**HOW TO COMPLETE THIS TASK**
Show every line in the entries below where the word "Deputados" appears.

SUPPLIED MATERIAL Block Start

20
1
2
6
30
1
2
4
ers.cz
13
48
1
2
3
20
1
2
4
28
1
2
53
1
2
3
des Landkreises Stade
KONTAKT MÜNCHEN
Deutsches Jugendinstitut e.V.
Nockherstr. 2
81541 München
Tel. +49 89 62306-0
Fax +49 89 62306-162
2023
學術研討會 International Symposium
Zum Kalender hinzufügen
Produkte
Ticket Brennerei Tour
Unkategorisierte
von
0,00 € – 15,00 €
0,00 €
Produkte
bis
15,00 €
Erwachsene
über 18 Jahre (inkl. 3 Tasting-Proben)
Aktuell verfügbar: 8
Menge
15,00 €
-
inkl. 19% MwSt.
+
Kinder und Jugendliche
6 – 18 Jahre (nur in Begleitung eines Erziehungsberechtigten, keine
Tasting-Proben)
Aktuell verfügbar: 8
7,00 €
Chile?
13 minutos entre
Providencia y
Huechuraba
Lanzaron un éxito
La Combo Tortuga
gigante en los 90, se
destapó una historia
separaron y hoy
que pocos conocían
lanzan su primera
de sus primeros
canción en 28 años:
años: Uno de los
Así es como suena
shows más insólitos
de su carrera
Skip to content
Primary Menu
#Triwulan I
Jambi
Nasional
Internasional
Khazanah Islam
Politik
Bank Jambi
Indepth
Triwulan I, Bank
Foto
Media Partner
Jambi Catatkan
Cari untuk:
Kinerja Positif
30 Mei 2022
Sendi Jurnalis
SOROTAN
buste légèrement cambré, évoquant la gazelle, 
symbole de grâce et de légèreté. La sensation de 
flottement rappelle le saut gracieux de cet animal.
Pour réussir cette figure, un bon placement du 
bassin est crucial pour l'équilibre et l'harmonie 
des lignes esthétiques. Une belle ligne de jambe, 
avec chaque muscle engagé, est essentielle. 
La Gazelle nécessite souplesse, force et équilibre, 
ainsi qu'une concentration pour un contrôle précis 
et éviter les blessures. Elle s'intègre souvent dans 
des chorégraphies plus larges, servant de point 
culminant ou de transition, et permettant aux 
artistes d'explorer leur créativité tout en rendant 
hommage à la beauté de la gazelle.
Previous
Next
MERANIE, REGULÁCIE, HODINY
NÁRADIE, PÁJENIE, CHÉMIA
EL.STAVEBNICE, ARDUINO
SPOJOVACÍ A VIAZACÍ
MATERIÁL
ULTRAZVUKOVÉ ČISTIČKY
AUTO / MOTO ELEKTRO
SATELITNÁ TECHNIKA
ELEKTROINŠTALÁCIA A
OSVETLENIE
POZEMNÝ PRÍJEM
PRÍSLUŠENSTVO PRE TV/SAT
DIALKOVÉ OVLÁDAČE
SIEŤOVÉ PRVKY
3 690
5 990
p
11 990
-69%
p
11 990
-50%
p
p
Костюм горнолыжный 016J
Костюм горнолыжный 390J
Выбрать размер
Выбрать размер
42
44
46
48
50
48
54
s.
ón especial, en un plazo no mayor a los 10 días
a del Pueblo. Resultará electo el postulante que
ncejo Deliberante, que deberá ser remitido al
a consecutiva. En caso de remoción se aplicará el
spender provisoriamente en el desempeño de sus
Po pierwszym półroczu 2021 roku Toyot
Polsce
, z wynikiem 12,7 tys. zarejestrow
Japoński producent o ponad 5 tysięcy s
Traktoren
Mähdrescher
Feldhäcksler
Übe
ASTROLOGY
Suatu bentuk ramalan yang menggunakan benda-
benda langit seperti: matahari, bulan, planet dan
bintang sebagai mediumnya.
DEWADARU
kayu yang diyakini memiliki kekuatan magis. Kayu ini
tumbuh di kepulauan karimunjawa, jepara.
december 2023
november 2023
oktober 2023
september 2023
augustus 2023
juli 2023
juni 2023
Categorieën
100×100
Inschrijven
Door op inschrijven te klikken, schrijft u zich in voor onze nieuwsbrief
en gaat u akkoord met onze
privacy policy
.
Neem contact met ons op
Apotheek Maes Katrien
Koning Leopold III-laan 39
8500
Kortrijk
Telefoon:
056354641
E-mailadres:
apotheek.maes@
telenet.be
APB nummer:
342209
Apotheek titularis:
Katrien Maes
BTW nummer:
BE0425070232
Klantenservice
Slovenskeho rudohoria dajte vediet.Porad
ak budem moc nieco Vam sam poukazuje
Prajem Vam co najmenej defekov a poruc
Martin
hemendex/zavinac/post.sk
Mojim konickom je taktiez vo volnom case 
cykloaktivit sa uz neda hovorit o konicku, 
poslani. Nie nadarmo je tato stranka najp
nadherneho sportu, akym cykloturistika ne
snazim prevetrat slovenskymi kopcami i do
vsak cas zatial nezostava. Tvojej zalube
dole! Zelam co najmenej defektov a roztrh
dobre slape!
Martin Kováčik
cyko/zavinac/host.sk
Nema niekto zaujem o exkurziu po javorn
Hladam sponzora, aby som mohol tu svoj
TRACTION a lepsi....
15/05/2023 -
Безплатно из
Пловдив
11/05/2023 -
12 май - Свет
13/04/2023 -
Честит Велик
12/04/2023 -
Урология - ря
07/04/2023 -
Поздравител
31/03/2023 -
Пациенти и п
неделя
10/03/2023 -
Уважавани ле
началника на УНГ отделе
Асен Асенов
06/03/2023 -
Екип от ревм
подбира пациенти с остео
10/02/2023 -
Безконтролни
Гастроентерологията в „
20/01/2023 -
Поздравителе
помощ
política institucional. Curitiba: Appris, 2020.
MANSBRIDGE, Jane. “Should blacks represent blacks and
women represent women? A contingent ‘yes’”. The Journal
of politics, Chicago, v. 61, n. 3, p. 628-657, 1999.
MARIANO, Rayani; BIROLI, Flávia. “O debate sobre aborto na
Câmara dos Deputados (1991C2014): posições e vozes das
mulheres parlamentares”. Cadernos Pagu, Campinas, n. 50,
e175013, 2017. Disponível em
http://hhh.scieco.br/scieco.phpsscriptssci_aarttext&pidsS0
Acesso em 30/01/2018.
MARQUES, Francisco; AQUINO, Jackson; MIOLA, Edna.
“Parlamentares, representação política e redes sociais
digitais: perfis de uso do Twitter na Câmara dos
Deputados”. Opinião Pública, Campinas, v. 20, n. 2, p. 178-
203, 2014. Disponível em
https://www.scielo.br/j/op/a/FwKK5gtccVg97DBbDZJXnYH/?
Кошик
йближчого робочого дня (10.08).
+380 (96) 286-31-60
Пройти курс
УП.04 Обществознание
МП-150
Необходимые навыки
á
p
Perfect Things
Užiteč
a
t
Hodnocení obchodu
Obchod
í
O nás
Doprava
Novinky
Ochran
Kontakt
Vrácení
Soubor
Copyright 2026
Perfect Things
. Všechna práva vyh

SUPPLIED MATERIAL Block End

**EXERCISE OUTPUT**
Câmara dos Deputados (1991C2014): posições e vozes das
Deputados”. Opinião Pública, Campinas, v. 20, n. 2, p. 178-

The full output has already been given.